Luís Montenegro continua “disponível para o país e o partido”, mas garante que, daqui até outubro, não vai voltar a exprimir publicamente as suas divergências com Rui Rio. O próximo encontro entre os dois, contudo, já ficou pré-agendado: “Falamos depois das eleições”.

“Apesar das vicissitudes administrativas e apesar de não ter sido convidado, segui de perto o que lá se passou [no Conselho Nacional]. Foi uma reunião muito viva, à PSD, com uma discussão plural e leal”, começou por dizer, deixando passar a ideia de que, mesmo tendo perdido, o seu avanço serviu pelo menos para duas coisas: primeiro, para mostrar que se disponibilizou para “o país e o partido numa hora difícil”, a pensar “apenas no agora”, sem “taticismo”, o que lhe pode vir a dar crédito para mais tarde; depois, a sua iniciativa serviu também para “acordar um gigante adormecido que é o PSD”. “Nada vai ficar como antes”, disse, defendendo que depois desta última semana, o PSD ficou indiscutivelmente “mais forte e mais apto a disputar as próximas eleições”.
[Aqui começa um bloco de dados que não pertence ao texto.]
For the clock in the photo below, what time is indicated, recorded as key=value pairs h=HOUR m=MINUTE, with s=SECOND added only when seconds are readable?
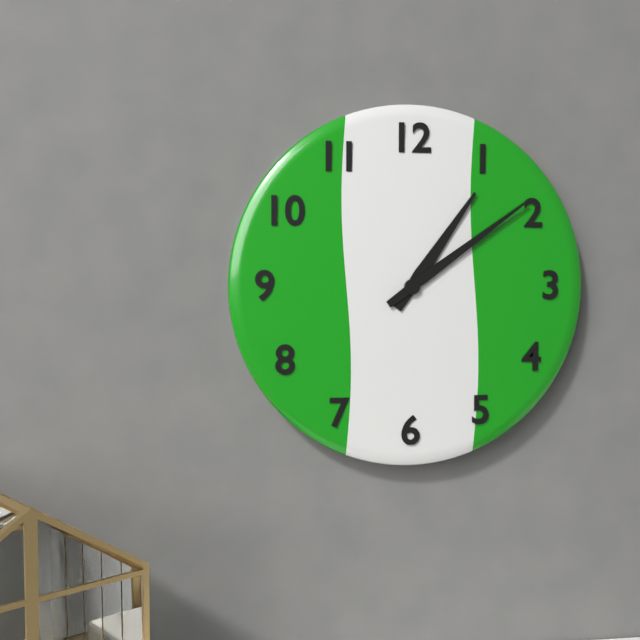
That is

Questionado sobre se a relegitimação de Rio lhe confere maior obrigação de ganhar as eleições contra Costa, Montenegro disse que a “obrigação” está inerente a todos os líderes do PSD, “independentemente das circunstâncias”, mas que “agora estão criadas as condições para o PSD se afirmar com espírito ganhador”. Coisa que, no seu entender, antes não fazia. Ou seja, como já não há a desculpa da guerra interna, Rio terá de concentrar tudo no ataque a António Costa.

Da sua parte, é isso que Montenegro promete vir a fazer. “A partir de agora não vou insistir nas minhas intervenções a expor as divergências, deixarei espaço à direção do PSD, e aproveitarei a minha intervenção para fazer um combate cerrado ao governo, ao primeiro-ministro e ao PS, por tudo o que tem feito ou não tem feito no país”, disse.
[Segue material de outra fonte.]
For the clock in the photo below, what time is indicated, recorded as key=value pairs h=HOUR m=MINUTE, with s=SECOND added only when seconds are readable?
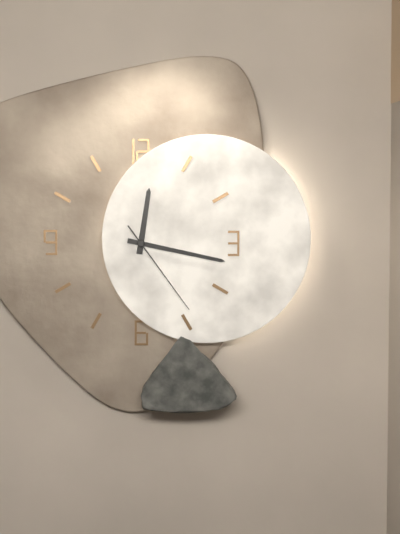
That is h=12 m=17 s=24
Sobre o futuro, Luís Montenegro não descartou um regresso no day after. “Apresentei uma disponibilidade para liderar o PSD a pensar no momento atual. Não no que fiz antes ou no que vou fazer a seguir”, disse, rejeitando as críticas de taticismo político que lhe imputam. Garantindo que no dia das eleições estará “de bandeira [do PSD] na mão, esperando que a festejar a vitória”, Montenegro deu a volta à questão sobre se nesse dia estaria ao lado de Rio deixando-lhe uma farpa: “Nunca na minha vida fiz campanha por outro partido que não o PSD e nunca estive ao lado de um candidato contra o PSD”, disse, referindo-se ao facto de Rio ter apoiado um candidato que não o do PSD nas eleições para a câmara do Porto em 2013.
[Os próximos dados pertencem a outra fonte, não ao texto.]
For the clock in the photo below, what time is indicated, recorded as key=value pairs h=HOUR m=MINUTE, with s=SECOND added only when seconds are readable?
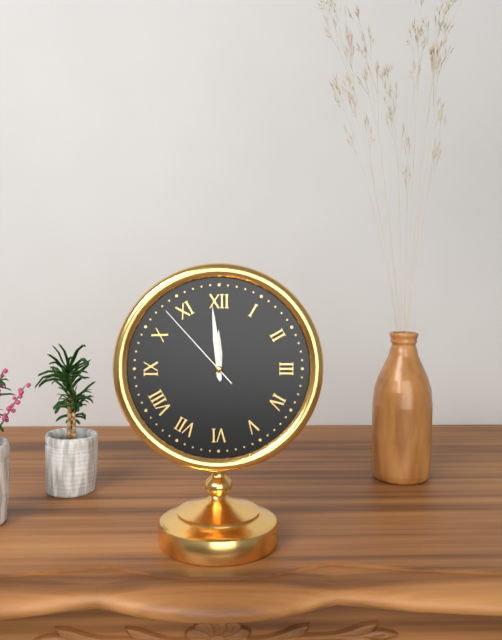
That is h=11 m=59 s=53
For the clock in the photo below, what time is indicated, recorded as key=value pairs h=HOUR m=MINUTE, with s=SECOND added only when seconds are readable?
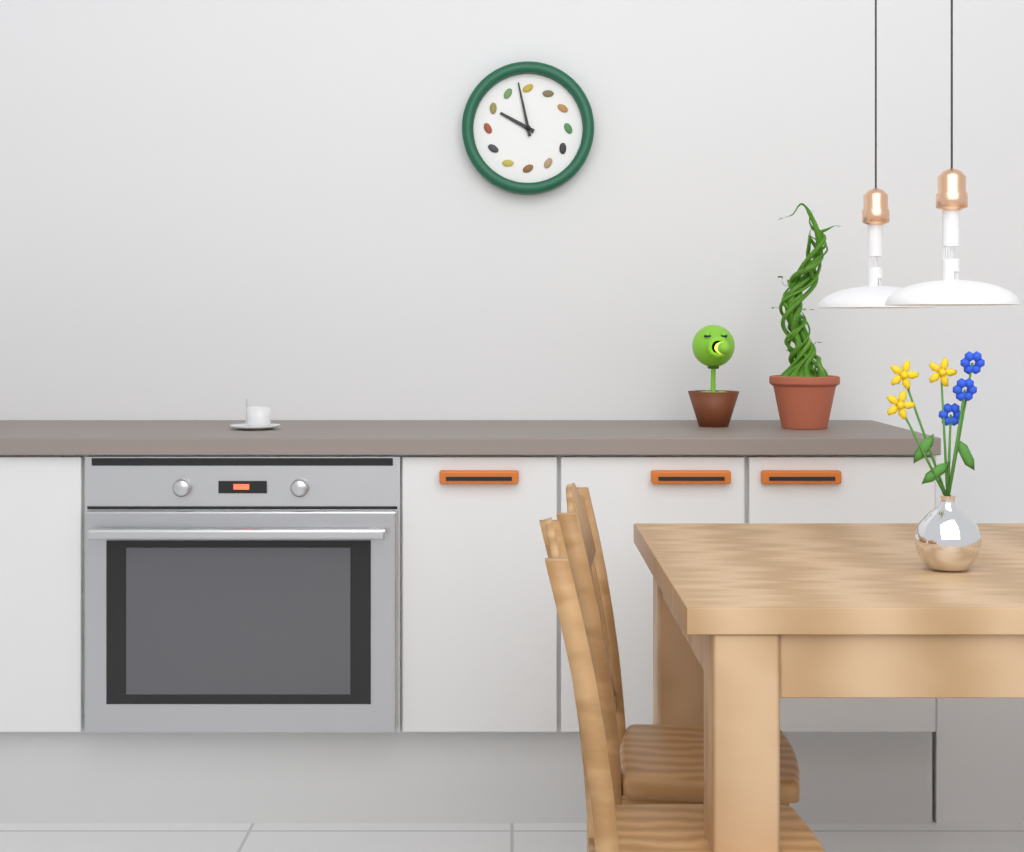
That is h=9 m=58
Apesar de tudo, Montenegro não admitiu a vitória de Rio na longa noite de ontem. No seu entender, apenas o PSD saiu vencedor. “Podemos andar à procura de vencedores e vencidos mas o único que verdadeiramente saiu vencedor foi o PSD”, afirmou. E perante a insistência dos jornalistas sobre se iria candidatar-se à liderança do PSD caso Rui Rio tivesse um mau resultado nas eleições, Luís Montenegro não rejeitou esse cenário: “Falamos no dia das eleições”. O encontro ficou marcado.